On World Albinism Day, CBM calls for more support for those affected.

People with albinism are discriminated against and persecuted worldwide and even killed in some regions of Africa. The reason for this is the widespread myth and dangerous misconception about their skin colour. As "white blacks" they often live dangerously. On World Albinism Day on 13 June, CBM draws attention to the situation of people with albinism. CBM educates people and ensures that those affected are protected from the sun and common eye problems.

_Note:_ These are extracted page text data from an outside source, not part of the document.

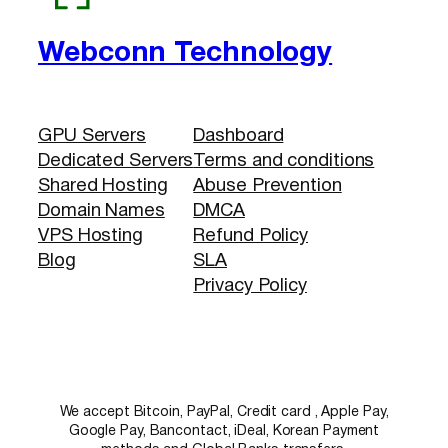
Webconn Technology
GPU Servers
Dashboard
Dedicated Servers
Terms and conditions
Shared Hosting
Abuse Prevention
Domain Names
DMCA
VPS Hosting
Refund Policy
Blog
SLA
Privacy Policy
We accept Bitcoin, PayPal, Credit card , Apple Pay,
Google Pay, Bancontact, iDeal, Korean Payment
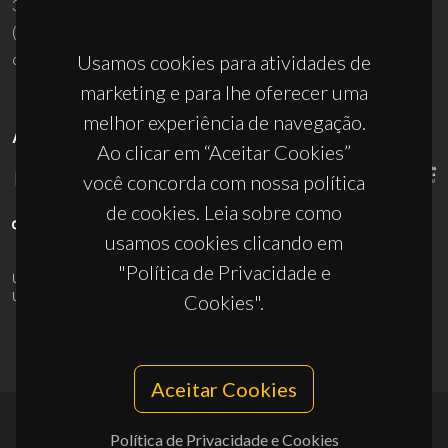
3810-193 Aveiro - Portugal
(+351) 234 370 200
ciceco@ua.pt
Usamos cookies para atividades de
marketing e para lhe oferecer uma
melhor experiência de navegação.
APOIOS
Ao clicar em “Aceitar Cookies”
você concorda com nossa política
de cookies. Leia sobre como
usamos cookies clicando em
"Política de Privacidade e
UID/PRR/50011/2025
(DOI:
10.54499/UID/PRR/50011/2025
) &
UID/PRR2/50011/2025
(DOI:
10.54499/UID/PRR2/50011/2025
)
Cookies".
Aceitar Cookies
Política de Privacidade e Cookies
© 2026, CICECO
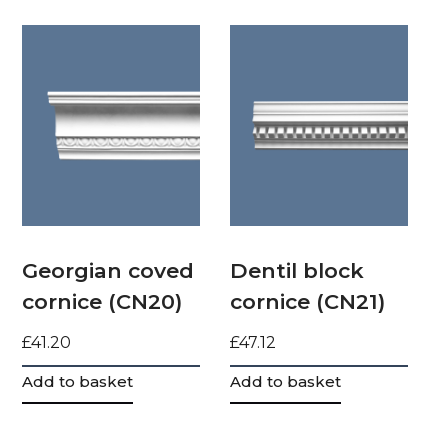
Georgian coved
Dentil block
cornice (CN20)
cornice (CN21)
£
41.20
£
47.12
Add to basket
Add to basket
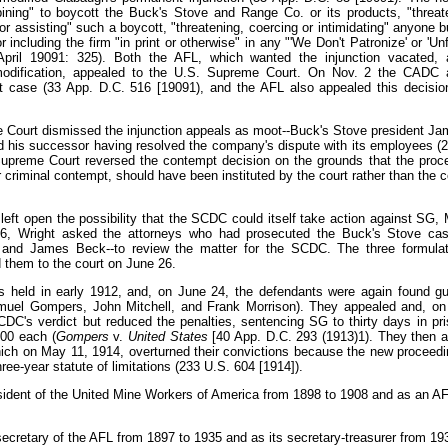
bining" to boycott the Buck's Stove and Range Co. or its products, "threat
g, or assisting" such a boycott, "threatening, coercing or intimidating" anyone 
including the firm "in print or otherwise" in any "'We Don't Patronize' or 'Unfa
April 19091: 325). Both the AFL, which wanted the injunction vacated, 
dification, appealed to the U.S. Supreme Court. On Nov. 2 the CADC a
pt case (33 App. D.C. 516 [19091), and the AFL also appealed this decisio
 Court dismissed the injunction appeals as moot--Buck's Stove president J
d his successor having resolved the company's dispute with its employees (
upreme Court reversed the contempt decision on the grounds that the proc
r criminal contempt, should have been instituted by the court rather than the
eft open the possibility that the SCDC could itself take action against SG, M
6, Wright asked the attorneys who had prosecuted the Buck's Stove case
t, and James Beck--to review the matter for the SCDC. The three formul
 them to the court on June 26.
 held in early 1912, and, on June 24, the defendants were again found gu
amuel Gompers, John Mitchell, and Frank Morrison). They appealed and, o
C's verdict but reduced the penalties, sentencing SG to thirty days in pr
500 each (
Gompers
v.
United States
[40 App. D.C. 293 (1913)1). They then 
ich on May 11, 1914, overturned their convictions because the new proceed
hree-year statute of limitations (233 U.S. 604 [1914]).
sident of the United Mine Workers of America from 1898 to 1908 and as an AF
ecretary of the AFL from 1897 to 1935 and as its secretary-treasurer from 19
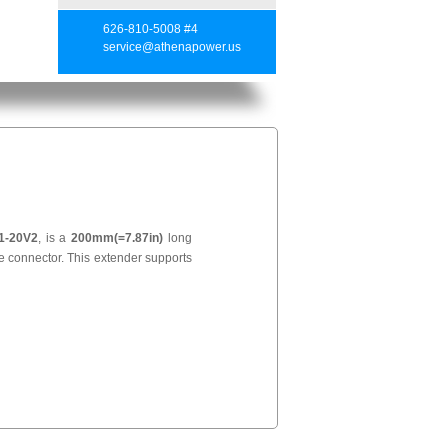
626-810-5008 #4
service@athenapower.us
1-20V2
, is a
200mm(=7.87in)
long
 connector. This extender supports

Japhet José Simawonda from the Democratic Republic of Congo stands out in his country: With his fair skin and white-blond hair, the 33-year-old nurse is clearly different from the others. He is the child of black parents, but his skin is white. People like him lack the pigment melanin, which gives eyes, hair and skin their colour and protects them from the sun. The condition is almost always accompanied by impaired vision, sensitivity to the sun and the risk of skin cancer.

In some regions of Africa, people with albinism fear for their lives.

"People with albinism are still persecuted and marginalised in some regions of this world," explains CBM CEO Dr Rainer Brockhaus. "In our projects, we therefore work to better protect these people from violence. We provide education and we make sure they have equal opportunities, that they can go to school and get the medical help they need."

Often teased as a child

CBM/Tobias Pflanz

Because of the missing pigment, people with albinism need treatment for eye problems. However, in the Democratic Republic of Congo, there is a severe shortage of eye doctors. In the capital Kinshasa, CBM therefore sponsors a training centre where eye nurses are trained.

Japhet is one of 56 scholarship holders at present. The nurse is doing additional training, mainly because he wants to help people with albinism.

He knows their problems all too well from his own experience. He has a pronounced visual impairment. And on a bright, sunny day, he can barely make out outlines because the glare damages his eyes. To protect them, he wears special glasses. Japhet's skin is also very sensitive. During the day, he can usually only go outside in long-sleeved clothes and sunscreen.

Even as a child, he struggled not only with his sensitivity to the sun and his poor eyesight, but also with the ridicule of his peers. Japhet and his siblings were often teased. Six out of seven children in his family have albinism: "Some people took flight as soon as they saw us," Japhet recalls. "They thought we were bewitched," he recounts. His parents often cried. This is how he and his siblings grew up. A situation that frustrated him.

Today he is proud to be the way he is.


In the meantime, things have changed. "Today, many have understood that everything that was said about us is a misconception," he says. "Because we are not bewitched, we are human beings who have a right to live like everyone else."

Today, Japhet has two children of his own. Both were born without albinism. His four-year-old daughter often asks him why he does not have black skin like her. "She thinks I wear white make-up," he says with a laugh. "Then I tell her that I am so light because I have albinism," he explains. "Because today I am proud to be who I am."